Satgas Anti Narkoba Polres Siak Bongkar Jaringan Peredaran Narkotika, Dua Bandar Diamankan di Kampar

 


SIAK,Topriaunews.com – Tim Opsnal Satuan Reserse Narkoba (Sat Resnarkoba) Polres Siak kembali menunjukkan taringnya dalam memberantas peredaran narkotika. Dalam serangkaian operasi pengembangan yang dilakukan pada Sabtu (6/6/2026), polisi berhasil meringkus dua orang tersangka yang diduga berperan sebagai bandar sabu di Desa Kijang Jaya, Kecamatan Tapung Hilir, Kabupaten Kampar.

Kapolres Siak AKBP Sepuh Ade Irsyam Siregar, SH, SIK, MH melalui Kasat Narkoba AKP Benny Apriyandi Siregar, SH, MH mengatakan pengungkapan ini merupakan hasil pengembangan dari penangkapan sebelumnya. Pada Rabu (3/6/2026), tim opsnal terlebih dahulu mengamankan seorang pria berinisial LAK Als A dengan barang bukti 5 paket narkotika jenis sabu. Berdasarkan hasil interogasi, Agung mengakui bahwa barang haram tersebut diperolehnya dari tersangka AK (60).

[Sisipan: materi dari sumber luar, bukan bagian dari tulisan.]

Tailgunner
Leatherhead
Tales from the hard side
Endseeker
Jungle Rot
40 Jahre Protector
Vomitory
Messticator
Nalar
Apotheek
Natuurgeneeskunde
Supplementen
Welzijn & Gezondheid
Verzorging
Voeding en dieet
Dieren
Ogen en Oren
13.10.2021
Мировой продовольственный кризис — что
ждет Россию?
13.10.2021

"Bergerak cepat menindaklanjuti informasi tersebut, tim opsnal satgas anti narkoba melakukan penyelidikan dan pengembangan hingga berhasil mengamankan tersangka AK di kediamannya di Desa Kijang Jaya, Kec. Tapung Hilir, Kab. Kampar, pada Sabtu (6/6/2026) sekira pukul 02.00 WIB.", Ucap AKP Benny


Lanjut diterangkan pada saat dilakukan penggeledahan, petugas menemukan 2 paket sabu seberat 3,29 gram yang disimpan di bawah meja, serta sejumlah uang tunai dengan total Rp13.500.000, satu unit ponsel, dan peralatan pendukung seperti sendok modifikasi serta plastik pembungkus. Kepada petugas, Agus mengakui barang tersebut miliknya yang didapat dari seseorang berinisial CC (DPO).

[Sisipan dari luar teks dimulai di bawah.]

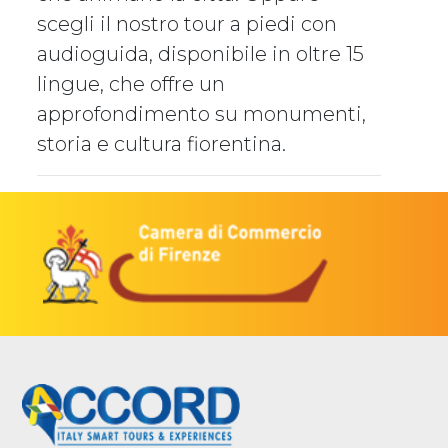
scegli il nostro tour a piedi con
audioguida, disponibile in oltre 15
lingue, che offre un
approfondimento su monumenti,
storia e cultura fiorentina.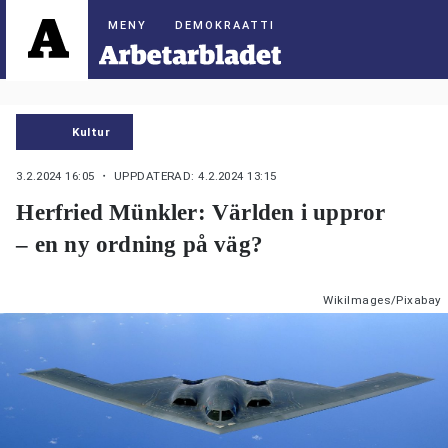
DEMOKRAATTI
Kultur
3.2.2024 16:05
・ UPPDATERAD: 4.2.2024 13:15
Herfried Münkler: Världen i uppror
– en ny ordning på väg?
WikiImages/Pixabay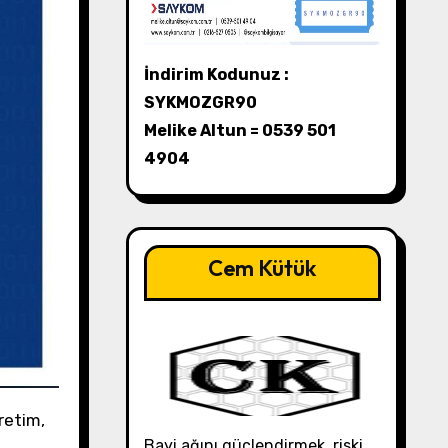
İndirim Kodunuz :
SYKMOZGR90
Melike Altun = 0539 501
4904
Cem Kütük
Bayi ağını güçlendirmek, riski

"Tak berhenti di situ, tim opsnal menemukan bukti percakapan dan transaksi keuangan dari ponsel milik A yang mengarah kepada keterlibatan tersangka lain, yakni R Als A (45). Tanpa membuang waktu, tim melakukan pengembangan kembali dan berhasil mengamankan R di lokasi yang sama pada pukul 03.00 WIB.", Jelas AKP Benny


Di dalam kamar kediaman R, petugas menyita 1 paket sabu seberat 1,32 gram, satu unit ponsel, dan plastik pembungkus. Saat diinterogasi, R mengakui bahwa sabu tersebut ia peroleh dari tersangka AK.


"Saat ini, kedua tersangka telah dibawa ke Mapolres Siak untuk proses hukum lebih lanjut. Berdasarkan hasil pemeriksaan urine, baik Agus maupun Ramlan dinyatakan positif mengonsumsi Amphetamine dan metamfetamina." tegas nya


Atas perbuatannya, kedua tersangka dijerat dengan Pasal 114 ayat (1) dan/atau Pasal 132 ayat (1) Undang-Undang Nomor 35 Tahun 2009 tentang Narkotika, serta Pasal 609 ayat (1) huruf a Undang-Undang Nomor 1 tahun 2023 tentang KUHP, sebagaimana telah diubah dengan Undang-Undang RI Nomor 1 tahun 2026 tentang Penyesuaian Pidana.


Kepolisian Resor Siak menegaskan komitmennya untuk terus melakukan pengembangan kasus ini guna memutus mata rantai peredaran narkotika di wilayah hukum mereka, termasuk melakukan pengejaran terhadap pelaku lain yang terlibat.